From Worldwide Faith News <wfn@igc.org>
Date Fri, 29 Sep 2006 10:43:07 -0700

Viernes 29 de septiembre del 2006 | Correio-e: director@alcnoticias.org |Editora: Claudia Florentin

ARGENTINA - The declarations from the Pope and their sequels

By Eduardo Luis Gallo Rojo, for ALC

BUENOS AIRES, 20 September (ALC) Six months after the Muhammad cartoon controversy, we now witness a repetition of the sequence "disqualifying remarks ? humiliation ? retaliation", only this time the source of the problem was a negative comment about Islam, voiced by the Pope at a conference apparently devoted to settle some issues with Protestant theology.

Just like in the previous event, reactions have included attacks against churches and the murder of Christians. A significant portion of the press interprets these events as originating from touchy Muslim sensitivity, even more susceptible now that troops and/or arms from Christian countries are being deployed in Palestina, Afghanistan, Irak and Lebanon.
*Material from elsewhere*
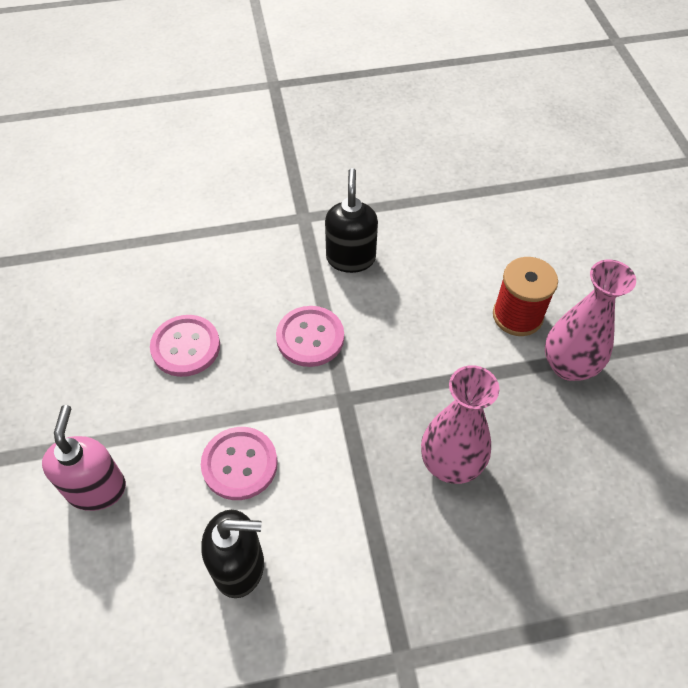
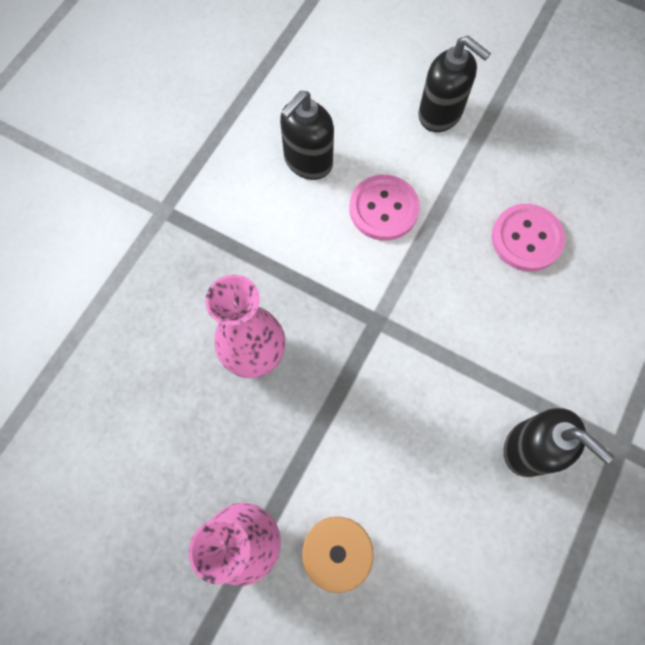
camera: 130 degrees right, 15 degrees up
(96, 488) = (440, 114): pink soap dispenser -> black soap dispenser
(310, 337) = (460, 340): pink button -> none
Although the Pope's comments have deserved all sorts of responses, for those who take a closer look at the Middle-East conflict and its political process, the hypothesis mentioned ? one which interprets politics in the light of political pronouncements, and not political speeches in the light of politics ? does not sound convincing. Indeed, the rhetoric of "hurt sensitivity" cannot be understood outside the framework of escalating hostility against Christian minorities in the Middle-East, Asia and Africa on the part of violent Muslim groups, a reality that is just beginning to be reflected upon, though admittedly in a timid and isolated fashion, by the European press.

The politics of victimisation

The unfortunate comments from the Pope have certainly not contributed to the problem, but neither are they the real problem. Anti-Christians hostility in these regions has existed before this incident and feeds on a rhetoric of victimisation that manipulates real or imaginary emotional wounds in order to spur violence. Victimisation works here as a ploy ripe for abuse: assuming the status of victims as self-justification and thereby claiming a blank check ? be it discursive, political or juridical ? which allows the use of violence with impunity. The rhetorics of victimisation are not new by any means (nor are they exclusive to violent Muslim groups), and are often found in the pattern of persecutions, lynchings and retaliations, for they serve the purpose of cloaking abuse and blaming the victims for the violence they suffer. The rhetoric of victimisation is reinforced by denial, which amounts to a psychological shield that prevents the abuser from seeing the victim as such.

Is dialogue the solution?

Are the Pope's declarations the main hindrance to Muslims and Christians living together?

Or are they instead an opportunity to bring out anew the justification for the systematic abuse against Christians carried out by a small but powerful sector of Islam? If so, will the Christian-Islam dialogue have the courage to address the issue?

Undoubtedly, peace among Muslims and Christians will have to come through dialogue, but only if this dialogue is bold enough to call on honest and genuine sectors of Islam to address this issue head-on.